Sat | Dec 9, 2023

‘Firestarter’ an undercooked remake

Published:Friday | May 20, 2022 | 12:07 AMDamian Levy/Gleaner Writer
A girl with extraordinary pyrokinetic powers is on the run in ‘Firestarter’.
A girl with extraordinary pyrokinetic powers is on the run in ‘Firestarter’.

The original Firestarter film came out in 1984, yet its story has never been more familiar. A young girl subjected to experiments develops amazing abilities and is hunted down by the very people who made her what she is. Stranger Things has become a phenomenon in Firestarter’s absence, but the remake has come back to reclaim its crown. The effort is unfortunately tepid.

Firestarter is a film that burns through its source material at a rapid pace, and remains underwhelming throughout.

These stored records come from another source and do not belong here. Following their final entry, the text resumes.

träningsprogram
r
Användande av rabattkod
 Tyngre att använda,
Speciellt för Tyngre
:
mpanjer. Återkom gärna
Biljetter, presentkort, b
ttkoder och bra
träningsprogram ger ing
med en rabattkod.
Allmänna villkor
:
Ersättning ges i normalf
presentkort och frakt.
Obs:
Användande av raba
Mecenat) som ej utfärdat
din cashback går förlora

So little time is devoted to kindling any sort of care for the film’s plot. Characters simply react to the events that unfold that are never given time to simmer. The movie feels like a made-for-TV movie that tries to skate by on the promise of seeing Zac Efron as a dad.

I’m afraid he doesn’t quite convey paternity. That’s a shame, considering the movie is dependent on his relationship with the star, Ryan Kiera Armstrong.

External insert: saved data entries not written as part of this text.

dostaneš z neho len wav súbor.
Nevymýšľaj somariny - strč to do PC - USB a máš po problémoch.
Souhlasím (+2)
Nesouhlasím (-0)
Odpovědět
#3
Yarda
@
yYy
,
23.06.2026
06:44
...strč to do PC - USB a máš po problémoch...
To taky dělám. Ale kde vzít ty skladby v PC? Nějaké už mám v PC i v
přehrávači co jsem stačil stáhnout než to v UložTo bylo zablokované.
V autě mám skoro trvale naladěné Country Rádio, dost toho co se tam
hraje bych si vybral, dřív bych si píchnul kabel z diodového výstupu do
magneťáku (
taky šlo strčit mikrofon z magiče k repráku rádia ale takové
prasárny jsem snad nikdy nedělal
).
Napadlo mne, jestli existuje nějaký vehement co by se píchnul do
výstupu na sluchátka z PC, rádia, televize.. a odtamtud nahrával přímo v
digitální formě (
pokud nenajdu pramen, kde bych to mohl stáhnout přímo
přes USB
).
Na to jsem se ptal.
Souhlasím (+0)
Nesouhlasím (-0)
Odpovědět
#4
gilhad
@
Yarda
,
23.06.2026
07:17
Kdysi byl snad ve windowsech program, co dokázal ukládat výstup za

As far as father-daughter relationships go, this one is without a spark. Efron seems encumbered with having to care for his pyromaniac preteen as they evade the authorities. He seems the type to be fine with losing her in the wrong supermarket aisle, or leaving for a pack of cigarettes, never to return. As bad a dad as he is, it doesn’t take away from Armstrong’s performance. She’s convincing in her portrayal of a young girl exceedingly frustrated with the difficult life she never asked for.

Characters aside, the film is devoid of tension. Some scenes play out like traditional horror scares but there’s an accelerant element that’s missing. The movie is without any mystery or unknown force that could pose a threat to the cast. Firestarter tries to double as a fugitive family drama and a horror thriller. Its attempts at fright are doused by its lack of direction.

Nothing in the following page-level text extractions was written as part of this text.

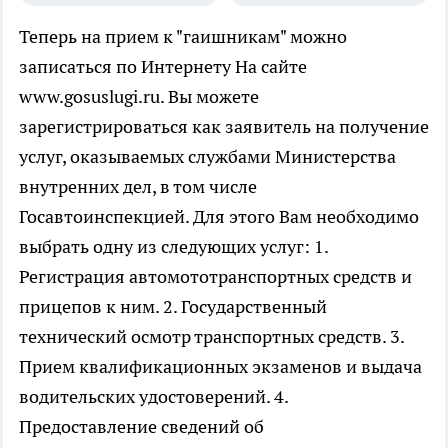
Теперь на прием к "гаишникам" можно
записаться по Интернету
На сайте
www.gosuslugi.ru. Вы можете
зарегистрироваться как заявитель на получение
услуг, оказываемых службами Министерства
внутренних дел, в том числе
Госавтоинспекцией. Для этого Вам необходимо
выбрать одну из следующих услуг: 1.
Регистрация автомототранспортных средств и
прицепов к ним. 2. Государственный
технический осмотр транспортных средств. 3.
Прием квалификационных экзаменов и выдача
водительских удостоверений. 4.
Предоставление сведений об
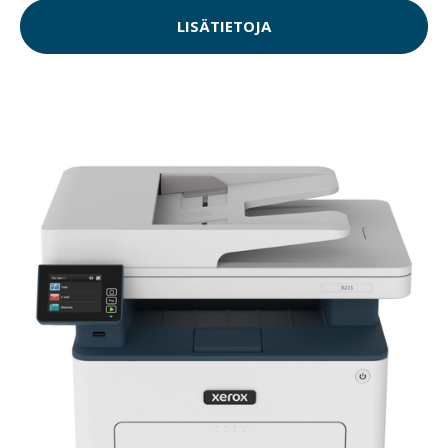
LISÄTIETOJA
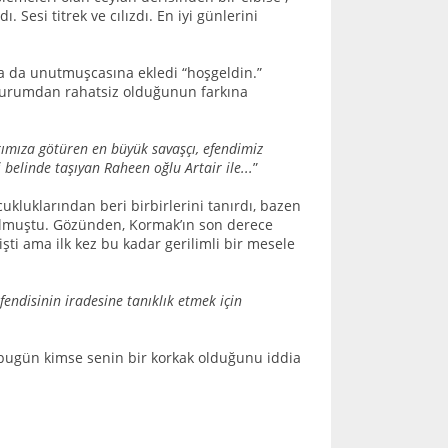
 Sesi titrek ve cılızdı. En iyi günlerini
a da unutmuşcasına ekledi “hoşgeldin.”
 durumdan rahatsiz olduğunun farkına
rımıza götüren en büyük savaşçı, efendimiz
 belinde taşıyan Raheen oğlu Artair ile...
”
cukluklarından beri birbirlerini tanırdı, bazen
olmuştu. Gözünden, Kormak’ın son derece
ti ama ilk kez bu kadar gerilimli bir mesele
efendisinin iradesine tanıklık etmek için
 bugün kimse senin bir korkak olduğunu iddia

Firestarter feels very much like a film made for television, one that thrills with a star you’d expect on the big screen, a fantastic score by John Carpenter, and some horror effects that feel too unnerving for prime time. Flipping through channels or browsing through your streaming service would make for a decent watch. When sitting in a dark room for a mercifully short hour and a half, that enjoyment gets quickly extinguished.